The book will probably remain a minor
classic among narratives of Finnish childhood. The ironic title is
indicative of Onkeli's naïvistic style and her multi-layered
play with language. The house where the book's pair of siblings grow
up is anything but happy: the mother's alcoholism and bad living habits
make it more like a house of ill repute. (The title also contains
a note of sarcasm: in Finnish, ilotalo is a euphemism for a brothel.)
The mother and her daughters are local
pariahs, deviating from the small town's rigidly structured behavioural
pattern. Ilonen talo is a book that is characterised by a deep,
personally experienced sorrow, but also by love of life and absurd
comedy.
After experimenting with the short story
form in Tervetuloa paratiisiin ('Welcome to paradise', Sammakko,
2003), Kreetta Onkeli has returned to the short novel and the portrayal
of personal development. The central character of Beige. Eroottinen
kesä Helsingissä ('Beige. An erotic summer in Helsinki',
Sammakko, 2005) is the 18-year-old Vappu. She grows up in the inconsolably
sad town of Hiekkakylä, Sandtown, raised by her well-meaning
but ineffective teacher father. Of mother or siblings there is no
trace.
Vappu and her father live in a limbo
of sadness where everything is as absolutely ordinary as can be -
except for Vappu, who deviates to the extent of being unusually big.
She is always the tallest in the class, she is clumsy and walks with
her feet turned inwards.

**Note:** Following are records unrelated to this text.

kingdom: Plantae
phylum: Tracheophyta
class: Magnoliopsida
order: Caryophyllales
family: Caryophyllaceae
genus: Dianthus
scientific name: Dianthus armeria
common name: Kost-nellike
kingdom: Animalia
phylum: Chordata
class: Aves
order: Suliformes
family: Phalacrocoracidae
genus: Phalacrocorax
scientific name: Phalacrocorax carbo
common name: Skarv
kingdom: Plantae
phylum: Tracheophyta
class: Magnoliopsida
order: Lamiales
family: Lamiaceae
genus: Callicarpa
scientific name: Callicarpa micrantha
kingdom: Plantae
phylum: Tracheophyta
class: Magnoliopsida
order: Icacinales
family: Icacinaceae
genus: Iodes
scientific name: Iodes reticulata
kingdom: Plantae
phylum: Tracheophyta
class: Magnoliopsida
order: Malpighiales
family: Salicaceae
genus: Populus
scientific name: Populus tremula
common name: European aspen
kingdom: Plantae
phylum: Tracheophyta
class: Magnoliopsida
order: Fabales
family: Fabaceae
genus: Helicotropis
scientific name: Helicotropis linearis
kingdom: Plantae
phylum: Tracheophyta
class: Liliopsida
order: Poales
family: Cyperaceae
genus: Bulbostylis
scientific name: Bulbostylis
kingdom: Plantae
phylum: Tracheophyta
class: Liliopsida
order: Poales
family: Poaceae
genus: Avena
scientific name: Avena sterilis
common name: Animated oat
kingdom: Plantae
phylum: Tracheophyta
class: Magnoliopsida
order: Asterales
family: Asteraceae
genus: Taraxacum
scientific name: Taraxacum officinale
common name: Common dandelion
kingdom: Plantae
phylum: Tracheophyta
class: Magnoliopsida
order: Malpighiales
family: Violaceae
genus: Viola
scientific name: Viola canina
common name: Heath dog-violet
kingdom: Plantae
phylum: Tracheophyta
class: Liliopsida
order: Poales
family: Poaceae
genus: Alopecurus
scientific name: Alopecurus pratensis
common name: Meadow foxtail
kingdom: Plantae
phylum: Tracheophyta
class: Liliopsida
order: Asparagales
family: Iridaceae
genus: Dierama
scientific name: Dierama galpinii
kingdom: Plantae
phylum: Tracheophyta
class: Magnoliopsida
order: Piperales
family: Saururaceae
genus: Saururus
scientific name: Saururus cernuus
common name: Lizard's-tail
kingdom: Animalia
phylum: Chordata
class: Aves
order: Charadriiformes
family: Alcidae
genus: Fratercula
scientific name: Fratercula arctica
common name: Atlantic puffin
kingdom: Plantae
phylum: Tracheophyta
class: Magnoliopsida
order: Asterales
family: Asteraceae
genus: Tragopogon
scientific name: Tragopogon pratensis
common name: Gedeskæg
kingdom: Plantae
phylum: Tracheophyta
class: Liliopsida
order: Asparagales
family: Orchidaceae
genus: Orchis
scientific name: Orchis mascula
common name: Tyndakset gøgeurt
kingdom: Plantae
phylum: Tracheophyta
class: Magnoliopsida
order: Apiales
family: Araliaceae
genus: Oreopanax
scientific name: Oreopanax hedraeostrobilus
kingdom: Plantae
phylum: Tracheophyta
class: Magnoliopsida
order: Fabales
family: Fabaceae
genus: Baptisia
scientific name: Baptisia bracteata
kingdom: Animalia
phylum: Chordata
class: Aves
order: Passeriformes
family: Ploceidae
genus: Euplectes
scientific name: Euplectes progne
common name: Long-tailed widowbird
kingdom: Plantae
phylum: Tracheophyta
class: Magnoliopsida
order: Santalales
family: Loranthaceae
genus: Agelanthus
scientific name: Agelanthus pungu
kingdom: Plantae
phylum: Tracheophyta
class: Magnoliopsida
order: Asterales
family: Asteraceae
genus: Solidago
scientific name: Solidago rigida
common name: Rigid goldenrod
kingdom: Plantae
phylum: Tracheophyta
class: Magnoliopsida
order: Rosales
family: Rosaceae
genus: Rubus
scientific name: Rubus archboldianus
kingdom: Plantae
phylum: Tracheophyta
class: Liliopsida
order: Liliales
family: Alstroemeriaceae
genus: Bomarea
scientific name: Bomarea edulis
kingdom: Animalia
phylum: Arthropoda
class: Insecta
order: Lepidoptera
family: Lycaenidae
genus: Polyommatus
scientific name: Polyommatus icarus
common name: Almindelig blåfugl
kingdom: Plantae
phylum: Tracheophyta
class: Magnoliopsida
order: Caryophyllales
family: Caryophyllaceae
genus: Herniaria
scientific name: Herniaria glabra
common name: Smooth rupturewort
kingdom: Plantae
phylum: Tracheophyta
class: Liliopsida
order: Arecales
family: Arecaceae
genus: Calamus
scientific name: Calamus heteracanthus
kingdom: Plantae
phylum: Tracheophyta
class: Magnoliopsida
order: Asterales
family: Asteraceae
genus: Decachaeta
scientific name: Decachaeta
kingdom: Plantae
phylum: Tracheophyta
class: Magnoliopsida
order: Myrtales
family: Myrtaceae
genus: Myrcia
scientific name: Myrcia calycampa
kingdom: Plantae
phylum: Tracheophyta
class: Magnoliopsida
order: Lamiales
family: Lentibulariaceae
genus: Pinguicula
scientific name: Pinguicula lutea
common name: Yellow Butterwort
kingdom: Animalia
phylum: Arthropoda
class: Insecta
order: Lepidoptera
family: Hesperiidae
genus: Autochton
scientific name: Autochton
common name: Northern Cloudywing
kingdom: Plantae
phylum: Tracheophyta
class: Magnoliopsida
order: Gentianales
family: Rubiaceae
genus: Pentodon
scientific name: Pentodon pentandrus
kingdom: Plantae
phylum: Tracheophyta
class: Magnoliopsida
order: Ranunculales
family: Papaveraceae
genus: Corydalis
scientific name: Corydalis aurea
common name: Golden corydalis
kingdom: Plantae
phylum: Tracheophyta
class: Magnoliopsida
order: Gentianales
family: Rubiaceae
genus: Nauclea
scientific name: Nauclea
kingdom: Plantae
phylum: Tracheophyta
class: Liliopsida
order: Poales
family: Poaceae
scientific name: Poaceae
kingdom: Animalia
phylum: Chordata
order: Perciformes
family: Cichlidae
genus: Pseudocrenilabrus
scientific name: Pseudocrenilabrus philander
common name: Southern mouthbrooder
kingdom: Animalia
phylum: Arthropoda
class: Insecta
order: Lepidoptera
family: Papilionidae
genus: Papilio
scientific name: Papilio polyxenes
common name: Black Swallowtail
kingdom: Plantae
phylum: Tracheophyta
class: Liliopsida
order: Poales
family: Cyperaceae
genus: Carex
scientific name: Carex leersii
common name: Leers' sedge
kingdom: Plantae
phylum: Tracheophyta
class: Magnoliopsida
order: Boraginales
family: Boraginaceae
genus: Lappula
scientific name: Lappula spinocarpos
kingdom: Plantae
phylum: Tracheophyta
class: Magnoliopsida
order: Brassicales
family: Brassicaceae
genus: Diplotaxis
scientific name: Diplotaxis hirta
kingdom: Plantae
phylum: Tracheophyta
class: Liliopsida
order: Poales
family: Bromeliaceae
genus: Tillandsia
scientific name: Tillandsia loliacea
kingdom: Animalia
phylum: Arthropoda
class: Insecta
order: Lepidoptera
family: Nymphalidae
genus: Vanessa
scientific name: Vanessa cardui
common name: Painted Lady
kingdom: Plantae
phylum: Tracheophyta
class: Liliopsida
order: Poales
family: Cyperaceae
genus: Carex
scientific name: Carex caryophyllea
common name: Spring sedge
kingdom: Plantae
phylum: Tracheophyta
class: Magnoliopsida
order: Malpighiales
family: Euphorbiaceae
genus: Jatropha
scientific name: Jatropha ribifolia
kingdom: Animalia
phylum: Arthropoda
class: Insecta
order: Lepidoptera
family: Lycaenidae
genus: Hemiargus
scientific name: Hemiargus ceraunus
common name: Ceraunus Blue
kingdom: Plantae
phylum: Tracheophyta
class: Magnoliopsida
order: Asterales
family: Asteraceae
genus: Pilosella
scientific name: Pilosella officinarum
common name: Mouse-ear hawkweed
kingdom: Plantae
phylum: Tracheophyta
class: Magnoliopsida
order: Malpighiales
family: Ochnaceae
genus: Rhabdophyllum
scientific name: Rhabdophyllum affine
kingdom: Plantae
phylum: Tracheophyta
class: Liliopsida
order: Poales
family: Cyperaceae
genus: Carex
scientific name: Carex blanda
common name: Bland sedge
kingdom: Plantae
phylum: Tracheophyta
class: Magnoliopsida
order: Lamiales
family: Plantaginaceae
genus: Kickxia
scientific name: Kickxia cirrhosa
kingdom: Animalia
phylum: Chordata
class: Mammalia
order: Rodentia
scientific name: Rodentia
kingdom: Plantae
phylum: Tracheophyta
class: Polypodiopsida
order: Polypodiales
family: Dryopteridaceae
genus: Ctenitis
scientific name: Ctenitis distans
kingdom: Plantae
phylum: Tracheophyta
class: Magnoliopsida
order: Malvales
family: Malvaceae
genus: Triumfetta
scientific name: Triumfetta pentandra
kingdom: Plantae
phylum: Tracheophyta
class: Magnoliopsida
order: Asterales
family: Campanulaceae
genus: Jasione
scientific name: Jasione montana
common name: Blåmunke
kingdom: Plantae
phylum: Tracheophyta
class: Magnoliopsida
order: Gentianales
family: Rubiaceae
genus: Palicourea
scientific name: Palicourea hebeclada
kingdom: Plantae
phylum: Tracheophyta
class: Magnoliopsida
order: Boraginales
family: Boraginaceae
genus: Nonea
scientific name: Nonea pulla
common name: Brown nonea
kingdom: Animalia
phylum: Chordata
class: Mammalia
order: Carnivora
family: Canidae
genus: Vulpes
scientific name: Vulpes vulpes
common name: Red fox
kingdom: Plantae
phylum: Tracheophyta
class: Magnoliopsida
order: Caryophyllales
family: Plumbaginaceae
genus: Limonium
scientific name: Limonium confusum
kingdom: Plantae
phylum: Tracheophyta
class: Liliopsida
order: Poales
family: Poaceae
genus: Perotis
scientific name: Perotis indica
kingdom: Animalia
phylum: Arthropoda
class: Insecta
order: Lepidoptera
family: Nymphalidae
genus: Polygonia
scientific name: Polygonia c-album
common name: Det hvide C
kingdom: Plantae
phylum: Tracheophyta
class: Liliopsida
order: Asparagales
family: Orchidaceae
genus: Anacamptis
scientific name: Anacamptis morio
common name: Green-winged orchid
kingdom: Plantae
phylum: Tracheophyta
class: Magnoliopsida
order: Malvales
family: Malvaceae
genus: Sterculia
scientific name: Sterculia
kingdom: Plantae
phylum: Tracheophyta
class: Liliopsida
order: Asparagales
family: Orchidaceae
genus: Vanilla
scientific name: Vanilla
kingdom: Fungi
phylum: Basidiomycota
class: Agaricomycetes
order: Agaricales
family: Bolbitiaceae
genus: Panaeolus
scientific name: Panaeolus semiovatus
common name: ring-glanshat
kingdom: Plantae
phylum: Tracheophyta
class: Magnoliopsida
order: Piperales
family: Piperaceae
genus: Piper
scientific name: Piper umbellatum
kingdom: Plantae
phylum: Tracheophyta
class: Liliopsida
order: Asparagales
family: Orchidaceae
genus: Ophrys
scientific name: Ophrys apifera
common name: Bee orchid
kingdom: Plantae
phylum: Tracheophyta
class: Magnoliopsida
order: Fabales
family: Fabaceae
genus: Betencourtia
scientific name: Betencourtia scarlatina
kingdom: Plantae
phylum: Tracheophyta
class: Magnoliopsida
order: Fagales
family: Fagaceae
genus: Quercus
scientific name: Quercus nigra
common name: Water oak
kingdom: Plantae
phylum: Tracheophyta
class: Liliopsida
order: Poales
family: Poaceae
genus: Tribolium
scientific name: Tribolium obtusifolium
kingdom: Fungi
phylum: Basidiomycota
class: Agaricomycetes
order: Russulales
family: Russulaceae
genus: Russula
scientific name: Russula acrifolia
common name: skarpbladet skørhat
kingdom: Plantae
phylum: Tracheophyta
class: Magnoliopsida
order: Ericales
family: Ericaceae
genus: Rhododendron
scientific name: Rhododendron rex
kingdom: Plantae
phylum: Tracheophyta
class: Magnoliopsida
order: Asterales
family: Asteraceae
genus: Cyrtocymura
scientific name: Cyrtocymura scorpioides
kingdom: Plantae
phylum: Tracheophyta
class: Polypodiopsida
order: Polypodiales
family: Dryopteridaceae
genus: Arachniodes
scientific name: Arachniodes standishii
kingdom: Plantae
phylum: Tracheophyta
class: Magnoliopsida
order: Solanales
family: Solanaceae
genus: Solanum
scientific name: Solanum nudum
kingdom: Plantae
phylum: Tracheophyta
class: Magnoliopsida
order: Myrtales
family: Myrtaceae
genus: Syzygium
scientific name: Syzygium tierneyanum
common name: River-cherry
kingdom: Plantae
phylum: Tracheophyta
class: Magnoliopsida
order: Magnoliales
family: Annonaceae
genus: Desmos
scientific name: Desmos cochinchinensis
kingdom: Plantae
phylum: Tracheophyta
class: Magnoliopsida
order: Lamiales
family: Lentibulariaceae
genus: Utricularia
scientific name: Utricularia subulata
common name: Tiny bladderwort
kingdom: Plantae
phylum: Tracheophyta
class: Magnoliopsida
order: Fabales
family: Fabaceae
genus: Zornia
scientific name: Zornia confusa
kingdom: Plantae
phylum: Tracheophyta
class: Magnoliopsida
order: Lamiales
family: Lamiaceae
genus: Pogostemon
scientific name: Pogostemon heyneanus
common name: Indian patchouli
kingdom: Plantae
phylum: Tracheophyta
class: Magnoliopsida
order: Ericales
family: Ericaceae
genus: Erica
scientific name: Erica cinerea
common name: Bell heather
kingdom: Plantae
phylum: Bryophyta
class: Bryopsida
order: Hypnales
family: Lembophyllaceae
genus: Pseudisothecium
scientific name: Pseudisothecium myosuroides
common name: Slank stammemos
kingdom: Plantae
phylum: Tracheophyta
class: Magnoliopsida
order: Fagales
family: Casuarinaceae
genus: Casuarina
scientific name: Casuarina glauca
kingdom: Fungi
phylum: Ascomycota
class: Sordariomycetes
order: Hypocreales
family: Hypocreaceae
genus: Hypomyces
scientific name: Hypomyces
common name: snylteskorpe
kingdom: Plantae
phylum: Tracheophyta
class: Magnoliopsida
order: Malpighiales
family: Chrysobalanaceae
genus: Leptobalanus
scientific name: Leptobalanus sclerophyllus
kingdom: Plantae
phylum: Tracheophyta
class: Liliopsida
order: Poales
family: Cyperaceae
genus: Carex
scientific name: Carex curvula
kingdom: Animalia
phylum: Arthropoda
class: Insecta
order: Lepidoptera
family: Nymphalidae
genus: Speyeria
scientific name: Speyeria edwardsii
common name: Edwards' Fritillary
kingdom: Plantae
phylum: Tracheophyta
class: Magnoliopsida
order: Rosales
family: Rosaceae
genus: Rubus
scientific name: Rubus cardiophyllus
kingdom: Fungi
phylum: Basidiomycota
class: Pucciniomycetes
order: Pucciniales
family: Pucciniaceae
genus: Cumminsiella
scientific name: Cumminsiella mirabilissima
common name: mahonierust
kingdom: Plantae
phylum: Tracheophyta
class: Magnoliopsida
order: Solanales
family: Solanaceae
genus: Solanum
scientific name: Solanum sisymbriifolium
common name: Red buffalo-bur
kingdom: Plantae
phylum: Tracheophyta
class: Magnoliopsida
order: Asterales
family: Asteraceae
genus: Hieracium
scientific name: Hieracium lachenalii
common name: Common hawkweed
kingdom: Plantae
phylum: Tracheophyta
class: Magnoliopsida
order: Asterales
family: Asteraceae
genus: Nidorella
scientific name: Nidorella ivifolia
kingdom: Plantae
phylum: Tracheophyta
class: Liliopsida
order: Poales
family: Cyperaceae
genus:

She is anxious and lonely. Her greatest ambition
is to become invisible, not to take up space - either physical or
psychological. In her self-effacement and shyness she becomes a walking
anomaly. Rapid progress is expected of such a big girl, and the irritation
grows when she fails to meet expectations.
After passing her school leaving exams
with average marks, Vappu leaves Sandtown. She arrives in Helsinki
with her size complex, shyness and inexhaustible yearning for love.
In the unfamiliar capital she acquires a rented apartment overlooking
a rear courtyard and a summer job at a branch library.
Vappu's body fixation, loneliness and
erotic hunger assume new proportions. Her confrontations with the
people in her new environment become a series of paranoid misunderstandings.
Existential anguish, the 'beige' that is the characteristic colour
of Sandtown and melancholy, increasingly takes over Vappu's life until
it finally takes possession of her entirely.
In her novel Onkeli presents a human
type that is one of the most vulnerable in today's society. Vappu
is a crying contrast to the streamlined form and extrovert adaptability
society demands. At the same time, under her shy armour, she is an
incredibly acute and humorous social critic. Onkeli lets her heroine
record everything, and with the naivistic irony from Ilonen talo
she makes the clichéd behaviour patterns of both Sandtown and
the capital emerge in all their silliness. Beige shows contemporary
Finland in a tragic mirror of laughter.